Задав еще несколько вопросов, мисс Эйнсли отпустили.

– Черт бы побрал этих женщин, – выругался Найджел, закуривая, чтобы отбить запах талька.

Блаунт пригладил воображаемые волосы на своей лысине.

– Вот уж точно не самая очаровательная представительница слабого пола. Но полезная. Она помогла упрочить одну вашу версию. Не стоит смотреть в зубы дареному коню.

– Одну мою версию?

– Да, сэр. «Мария-Хуана» – это американское выражение, и оно означает «сигарета с марихуаной».

– Боже ты мой, Блаунт, от ваших познаний дух захватывает. Это действительно так?

– Да. Но ничего не поделаешь, для мистера Дайкса все оборачивается скверно. Теперь мы знаем, что у него имелся мотив убить мисс Рестэрик. У него было больше шансов попасть в ее комнату среди ночи, чем у кого-либо еще…

– Кроме доктора Боуджена.

– …и там была найдена тесемка с его халата.

– Нет, я все еще думаю, что это неверно. С эмоциональной стороны нелогично. Вы же сами сказали: наличие тесемки доказывает, что убийство было предумышленным. Нетрудно вообразить, как Уилл Дайкс душит возлюбленную в приступе ярости, но никак не могу себе представить, что он все распланировал заранее.

– Тогда останемся каждый при своем. Вам придется подыскать мне что-то убедительнее выводов, основанных на характере человека, которого вы видели всего два или три раза в жизни.

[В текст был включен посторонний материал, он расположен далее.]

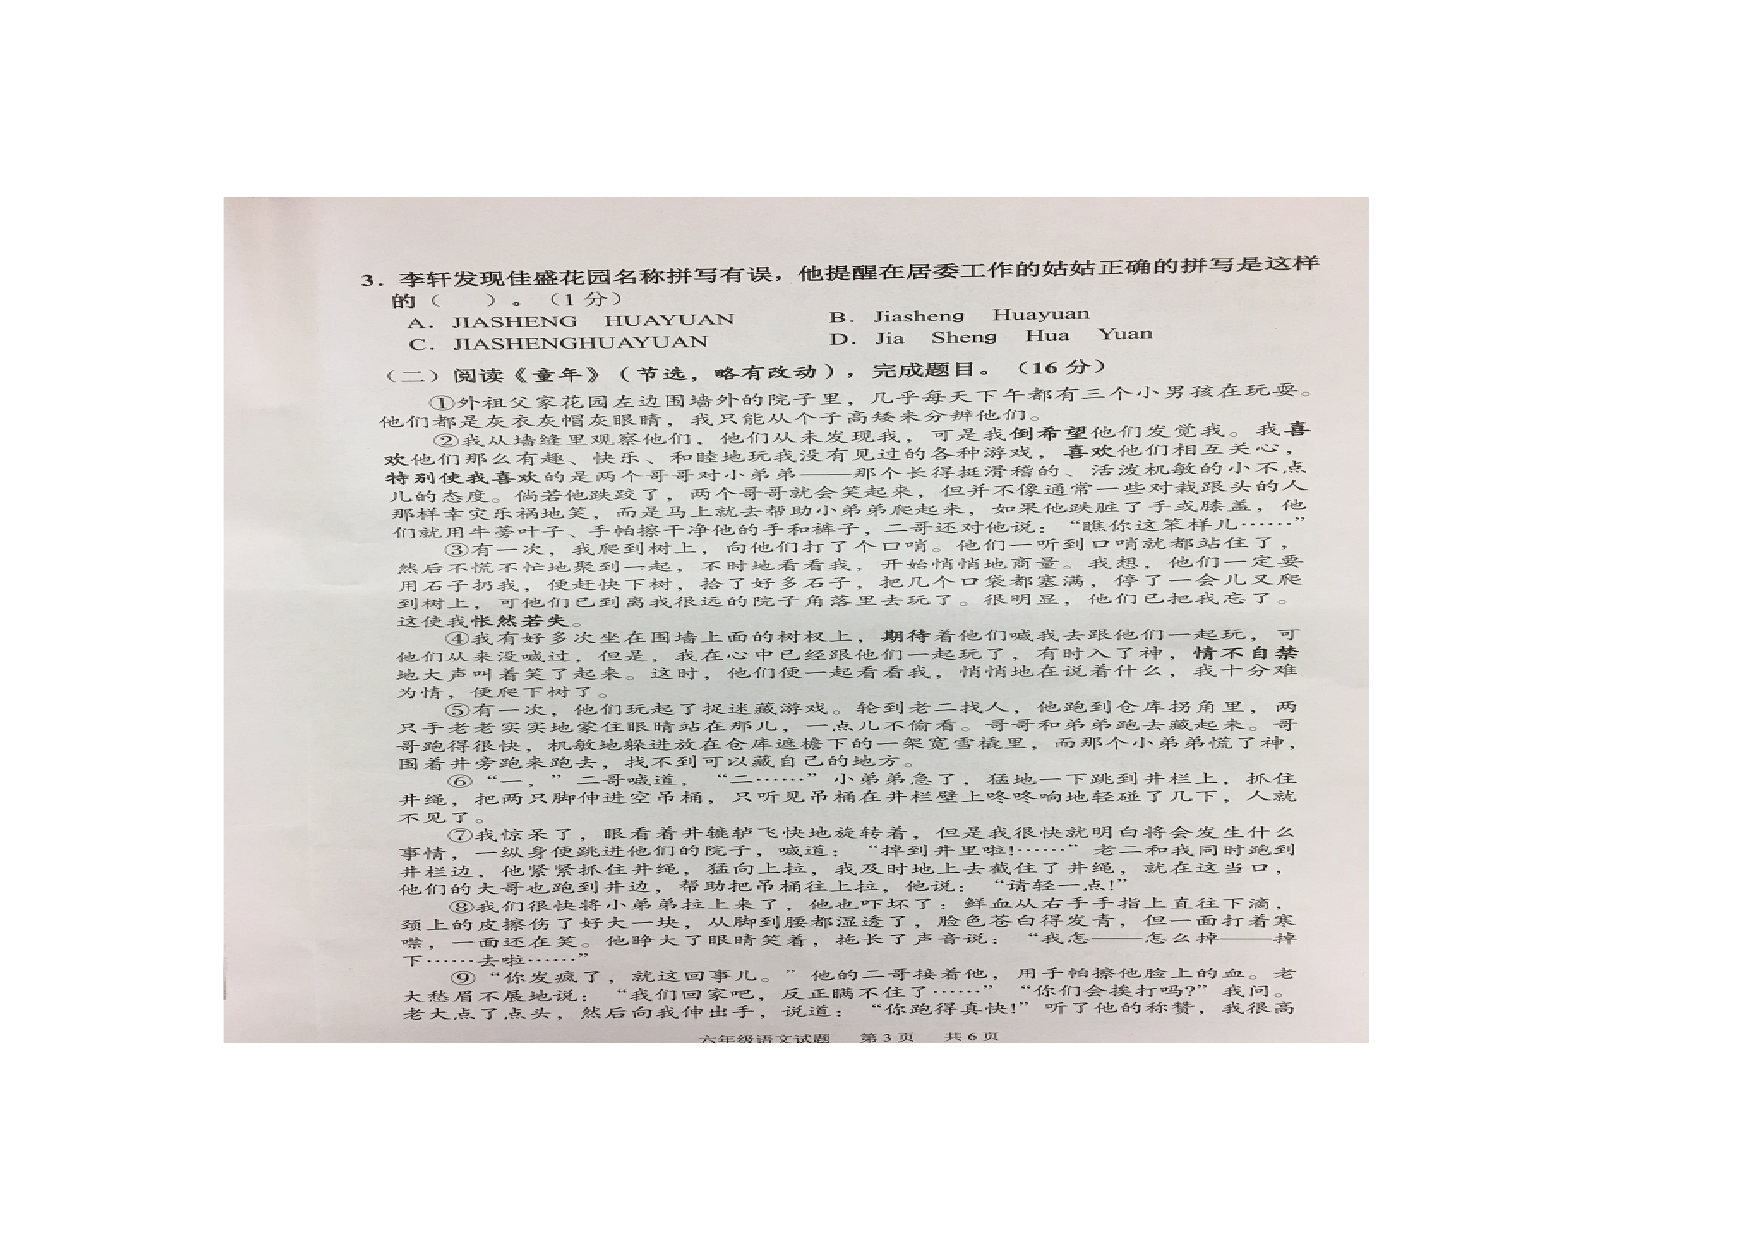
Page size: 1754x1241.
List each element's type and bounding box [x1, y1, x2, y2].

– А вам придется найти другое основание, покрепче тесемки из кисточки на поясе от халата. Если Дайкс действительно убил в порыве страсти, то не отрезал бы кусок веревки и не принес бы его с собой. А планируя убийство, разве он рискнул бы пойти из одного крыла дома в другое до полуночи, когда по коридорам еще кто-то ходит и не все спят в своих комнатах?

– Вы забываете про результаты вскрытия, которые показали, что смерть наступила между десятью часами вечера и двумя ночи. Не стоит придавать большого значения показаниям особого констебля, который видел, как свет гасили в десять минут первого. Элизабет сама могла его погасить, а ее любовник – войти в комнату позднее. И вообще констебль мог посчитать, что после половины первого в доме все будет тихо. Но признаю, никто никаких шагов той ночью не слышал, и меня это тоже сбивает с толку.